Роман — здесь слово двусмысленное, скоро поймете. Не только литература. Не только оттиски букв на бумаге. Нет, еще и ложе. Ленивая нега. Лихорадочное лето и ласки. Экслибрис засосов на обеих грудях. Далекая, но становящаяся исключительно близкой и тесной после перелета на трех самолетах любовь.
Гляжусь в зеркало. Да чем я отличаюсь от любой изметеленной временем матроны данного возраста! Все пялятся в зеркало, все сокрушаются, все кидаются в магазины, чтобы купить животворной косметики и обезжиренной, «здоровой» пищи, только чтобы помолодеть и похудеть, чтобы избежать страха старения: ведь именно он сушит кожу и навешивает на вас, как зимнюю шубу, практически неснимаемый стресс! Да-да, старение, смерть, cнулый взгляд и боязнь, на любой вечеринке, оголенных плечей — к этому всему приводит отсутствие страсти. А больше страха смерти — гнетущее, гниловатое ощущение, что никто не полюбит. Что никому не нужно будет это давно не юное тело с белыми шрамиками «растяжек» на бедрах. Эта кожа на ногах с контурной картой варикозных прожилок. Эти «птичьи лапки» морщинок у глаз. Эти рытвины лба. Это тело, ранее не в состоянии сделать отжимы от пола, а теперь уже даже и не пытающееся что-то начать. Тело, давно не легкое на подъем! Что никто не захочет провести трепетной мягкой рукой по начавшим седеть, от нехватки средств и времени покрашенным сразу в несколько оттенков хны волосам.
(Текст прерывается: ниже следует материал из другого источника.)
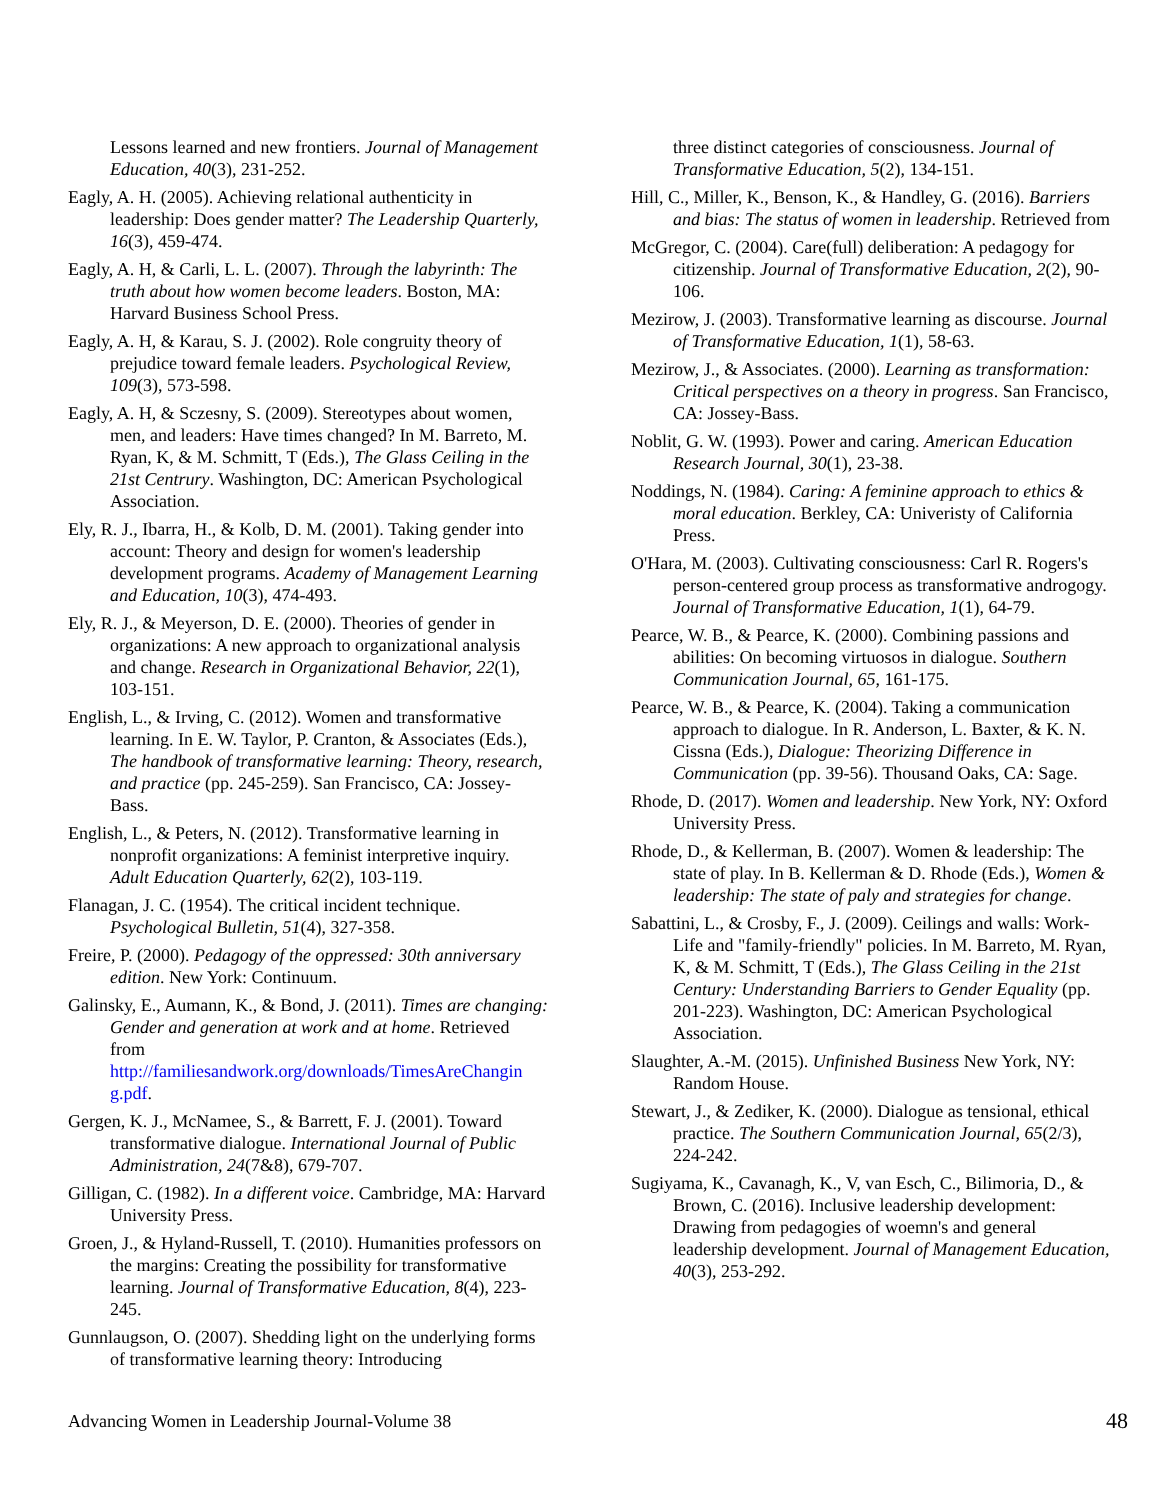Lessons learned and new frontiers. Journal of Management Education, 40(3), 231-252.
Eagly, A. H. (2005). Achieving relational authenticity in leadership: Does gender matter? The Leadership Quarterly, 16(3), 459-474.
Eagly, A. H, & Carli, L. L. (2007). Through the labyrinth: The truth about how women become leaders. Boston, MA: Harvard Business School Press.
Eagly, A. H, & Karau, S. J. (2002). Role congruity theory of prejudice toward female leaders. Psychological Review, 109(3), 573-598.
Eagly, A. H, & Sczesny, S. (2009). Stereotypes about women, men, and leaders: Have times changed? In M. Barreto, M. Ryan, K, & M. Schmitt, T (Eds.), The Glass Ceiling in the 21st Centrury. Washington, DC: American Psychological Association.
Ely, R. J., Ibarra, H., & Kolb, D. M. (2001). Taking gender into account: Theory and design for women's leadership development programs. Academy of Management Learning and Education, 10(3), 474-493.
Ely, R. J., & Meyerson, D. E. (2000). Theories of gender in organizations: A new approach to organizational analysis and change. Research in Organizational Behavior, 22(1), 103-151.
English, L., & Irving, C. (2012). Women and transformative learning. In E. W. Taylor, P. Cranton, & Associates (Eds.), The handbook of transformative learning: Theory, research, and practice (pp. 245-259). San Francisco, CA: Jossey-Bass.
English, L., & Peters, N. (2012). Transformative learning in nonprofit organizations: A feminist interpretive inquiry. Adult Education Quarterly, 62(2), 103-119.
Flanagan, J. C. (1954). The critical incident technique. Psychological Bulletin, 51(4), 327-358.
Freire, P. (2000). Pedagogy of the oppressed: 30th anniversary edition. New York: Continuum.
Galinsky, E., Aumann, K., & Bond, J. (2011). Times are changing: Gender and generation at work and at home. Retrieved from http://familiesandwork.org/downloads/TimesAreChangin g.pdf.
Gergen, K. J., McNamee, S., & Barrett, F. J. (2001). Toward transformative dialogue. International Journal of Public Administration, 24(7&8), 679-707.
Gilligan, C. (1982). In a different voice. Cambridge, MA: Harvard University Press.
Groen, J., & Hyland-Russell, T. (2010). Humanities professors on the margins: Creating the possibility for transformative learning. Journal of Transformative Education, 8(4), 223-245.
Gunnlaugson, O. (2007). Shedding light on the underlying forms of transformative learning theory: Introducing
three distinct categories of consciousness. Journal of Transformative Education, 5(2), 134-151.
Hill, C., Miller, K., Benson, K., & Handley, G. (2016). Barriers and bias: The status of women in leadership. Retrieved from
McGregor, C. (2004). Care(full) deliberation: A pedagogy for citizenship. Journal of Transformative Education, 2(2), 90-106.
Mezirow, J. (2003). Transformative learning as discourse. Journal of Transformative Education, 1(1), 58-63.
Mezirow, J., & Associates. (2000). Learning as transformation: Critical perspectives on a theory in progress. San Francisco, CA: Jossey-Bass.
Noblit, G. W. (1993). Power and caring. American Education Research Journal, 30(1), 23-38.
Noddings, N. (1984). Caring: A feminine approach to ethics & moral education. Berkley, CA: Univeristy of California Press.
O'Hara, M. (2003). Cultivating consciousness: Carl R. Rogers's person-centered group process as transformative androgogy. Journal of Transformative Education, 1(1), 64-79.
Pearce, W. B., & Pearce, K. (2000). Combining passions and abilities: On becoming virtuosos in dialogue. Southern Communication Journal, 65, 161-175.
Pearce, W. B., & Pearce, K. (2004). Taking a communication approach to dialogue. In R. Anderson, L. Baxter, & K. N. Cissna (Eds.), Dialogue: Theorizing Difference in Communication (pp. 39-56). Thousand Oaks, CA: Sage.
Rhode, D. (2017). Women and leadership. New York, NY: Oxford University Press.
Rhode, D., & Kellerman, B. (2007). Women & leadership: The state of play. In B. Kellerman & D. Rhode (Eds.), Women & leadership: The state of paly and strategies for change.
Sabattini, L., & Crosby, F., J. (2009). Ceilings and walls: Work-Life and "family-friendly" policies. In M. Barreto, M. Ryan, K, & M. Schmitt, T (Eds.), The Glass Ceiling in the 21st Century: Understanding Barriers to Gender Equality (pp. 201-223). Washington, DC: American Psychological Association.
Slaughter, A.-M. (2015). Unfinished Business New York, NY: Random House.
Stewart, J., & Zediker, K. (2000). Dialogue as tensional, ethical practice. The Southern Communication Journal, 65(2/3), 224-242.
Sugiyama, K., Cavanagh, K., V, van Esch, C., Bilimoria, D., & Brown, C. (2016). Inclusive leadership development: Drawing from pedagogies of woemn's and general leadership development. Journal of Management Education, 40(3), 253-292.
Advancing Women in Leadership Journal-Volume 38 48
…Что никто не отмахнется от моего целлюлита как от отвлекающей, ничего не значащей ерунды. А просто захочет меня целиком…
Волосы покрываются инеем. Душа тоже заледенела — но ждет. Ждет, что кто-то к ней подойдет и растопит… как легко подпасть под чье-то «влажное влияние» в возрасте, когда кроме быта и бара ничего не осталось. Когда так мало настоящей любви. Как легко отдать все накопленные за сорок лет богатства первому встречному. Или первой встречной? Почти такой же, как я. С такими же «растяжками» и «багажом». С таким же инеем в волосах и седой, сухой безлюбостью. С таким же морем надежды и нежности где-то внутри. Как не терпится потянуться к тому, кто ВГЛЯДИТСЯ в нутро. Тому, кто только захочет просунуть руку за пазуху, в душу, за молнию, почувствовать эту влагу из слез и прошедших обид, сразу будет разрешено все: и неуемной, умной руке будет позволено зайти и в другие пещеры...
Но что же это, что это, я же одна! Вокруг — дайперсы, горы нестираной детской одежды, муравейники несъеденных, несметных, несметенных со стола крошек, неприготовленные или приготовленные, но не съеденные школьные завтраки, недосып, недоед, недолюб, недолёт! А больше ничего нет. Где ты, любимый..? Или, может, любимая..? Где?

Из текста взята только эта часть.